Vonage: From darling to disaster

26.07.2006
With a series of high-profile lawsuits, a bungled initial public offering (IPO) and a regulatory melee over its E911 efforts, voice-over-IP pioneer Vonage Holdings Corp. is looking more like a lost cause than a cause celebrate, according to industry experts.

"Vonage has had serious problems. It's a shame; they could have done a lot more. They just haven't been able to execute as well as they should have," said William Stofega, research manager for VOIP services at IDC in Framingham, Mass.

Stofega is not alone in his harsh criticism of the Holmdel, N.J.-based company, which was founded in 2000 and provides fixed monthly fee-based broadband phone services to more than 1.6 million subscribers. Founder, Chairman and Chief Strategist Jeffrey Citron and his executive team are accused of poor decision-making, which experts believe has led the stock to tumble from its IPO debut in May of around US$17 to just below $7 this week.

Shareholders, feeling similar frustration, filed two class-action lawsuits in June against the company, alleging, among other things, that certain facts regarding the Customer Directed Share Program were omitted or misstated and that the IPO prospectus contained misrepresentations or omissions concerning Vonage's products.
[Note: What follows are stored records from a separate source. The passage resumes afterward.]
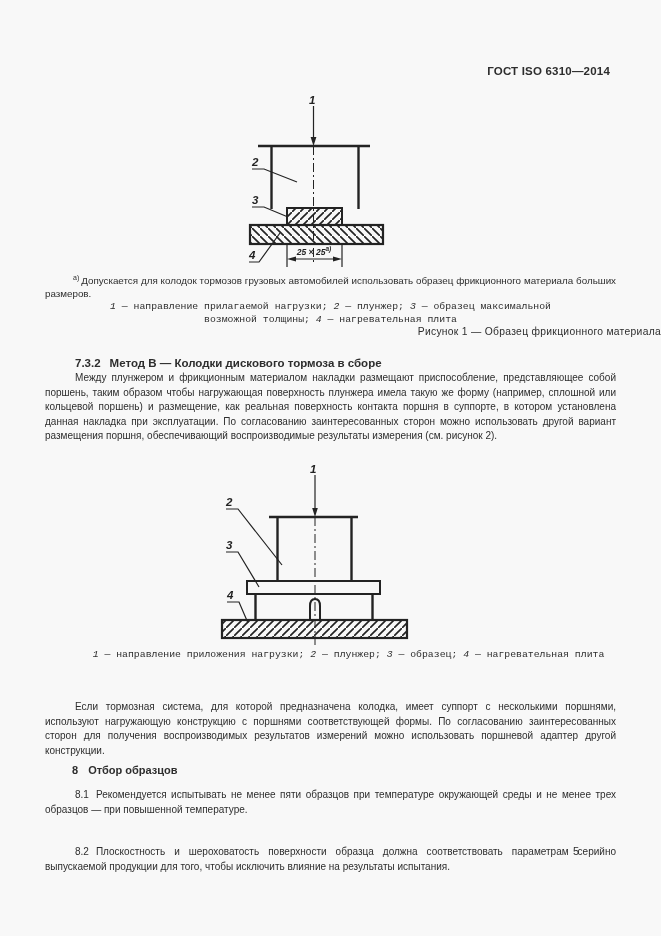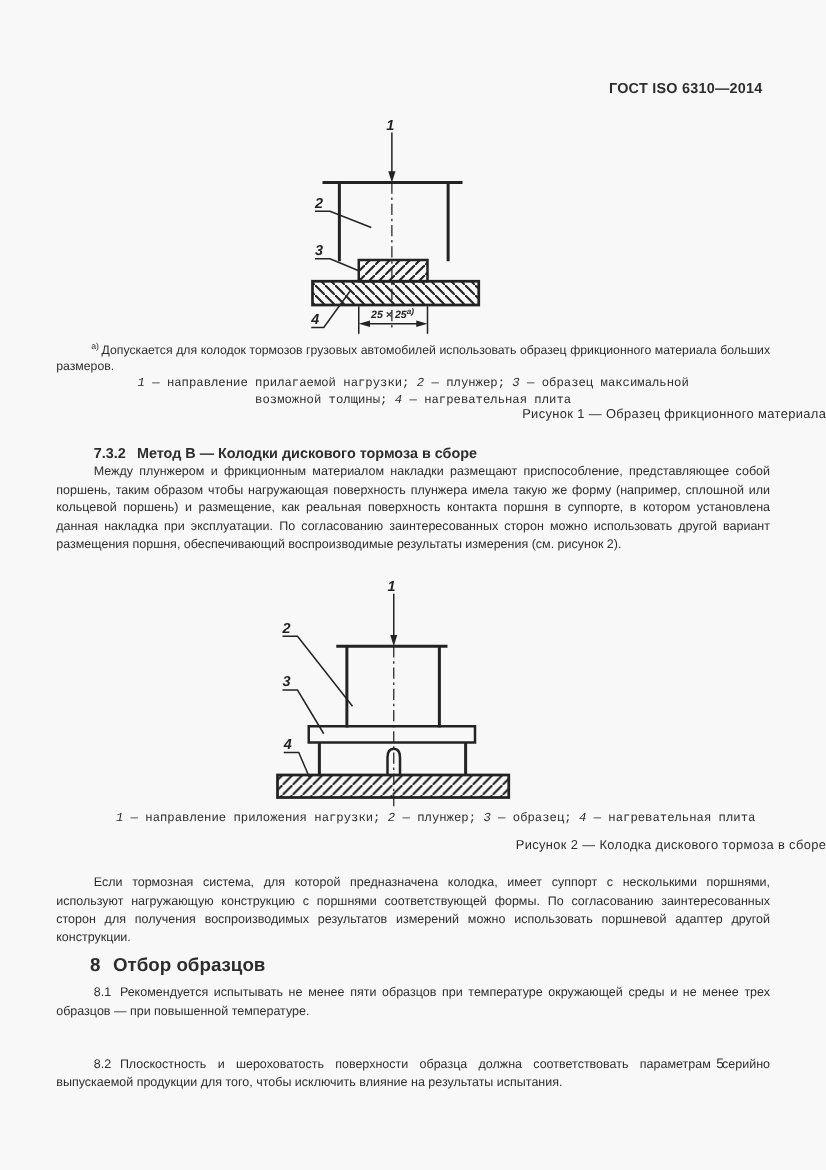--- a/index.html
+++ b/index.html
@@ -33,21 +33,21 @@
   .p732{top:371px;}
   .pafter{top:700px;}
   .p81{top:788px;}
   .p82{top:845px;}
   .pnum{margin-right:7px;}
 
   .h3{position:absolute;left:75px;margin:0;font-size:11.5px;font-weight:bold;}
   .h732{top:357px;}
   .h732 .hgap{margin-left:9px;}
 
-  .h2{position:absolute;left:72px;top:764px;margin:0;font-size:15px;font-weight:bold;}
+  .h2{position:absolute;left:72px;top:764px;margin:0;font-size:11px;font-weight:bold;}
   .h2 .hgap{margin-left:10px;}
 
   .pageno{position:absolute;left:566px;top:845px;width:20px;text-align:center;font-size:11px;}
 
   
   svg .thin{stroke:#232323;stroke-width:1.2;fill:none;}
   svg .thick{stroke:#232323;stroke-width:2.4;fill:none;}
   svg .leg{stroke:#232323;stroke-width:2.4;fill:none;}
   svg .center{stroke:#232323;stroke-width:1;stroke-dasharray:9 3 2 3;fill:none;}
   svg .call{font:italic 600 11.5px "Liberation Sans",sans-serif;fill:#232323;}
@@ -136,21 +136,20 @@
     <text x="16" y="89" class="call">3</text>
     <polyline points="16,92 28,92 49,127" class="thin"></polyline>
     <text x="17" y="139" class="call">4</text>
     <polyline points="17,142 29,142 38,163" class="thin"></polyline>
   </svg>
 
   <div class="legend legend2">
     <span class="inner"><span class="lnum">1</span><span> — направление приложения нагрузки; </span><span class="lnum">2</span><span> — плунжер; </span><span class="lnum">3</span><span> — образец; </span><span class="lnum">4</span><span> — нагревательная плита</span></span>
   </div>
 
-  <div class="caption caption2">Рисунок 2 — Колодка дискового тормоза в сборе</div>
 
   <p class="para pafter"><span>Если тормозная система, для которой предназначена колодка, имеет суппорт с несколькими поршнями, используют нагружающую конструкцию с поршнями соответствующей формы. По согласованию заинтересованных сторон для получения воспроизводимых результатов измерений можно использовать поршневой адаптер другой конструкции.</span></p>
 
   <h2 class="h2"><span>8</span><span class="hgap">Отбор образцов</span></h2>
 
   <p class="para p81"><span class="pnum">8.1</span><span>Рекомендуется испытывать не менее пяти образцов при температуре окружающей среды и не менее трех образцов — при повышенной температуре.</span></p>
   <p class="para p82"><span class="pnum">8.2</span><span>Плоскостность и шероховатость поверхности образца должна соответствовать параметрам серийно выпускаемой продукции для того, чтобы исключить влияние на результаты испытания.</span></p>
 
   <div class="pageno">5</div>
"Vonage is a great case study of how you can have a great service, but a terrible stand-alone product," said Eric Paulak, managing vice president of network services and infrastructure at Gartner Inc.

Paulak said the writing has been on the wall for Vonage since its early days. "You can't ask what went wrong. Nothing suddenly went wrong. Vonage has had problems since Day One," he said.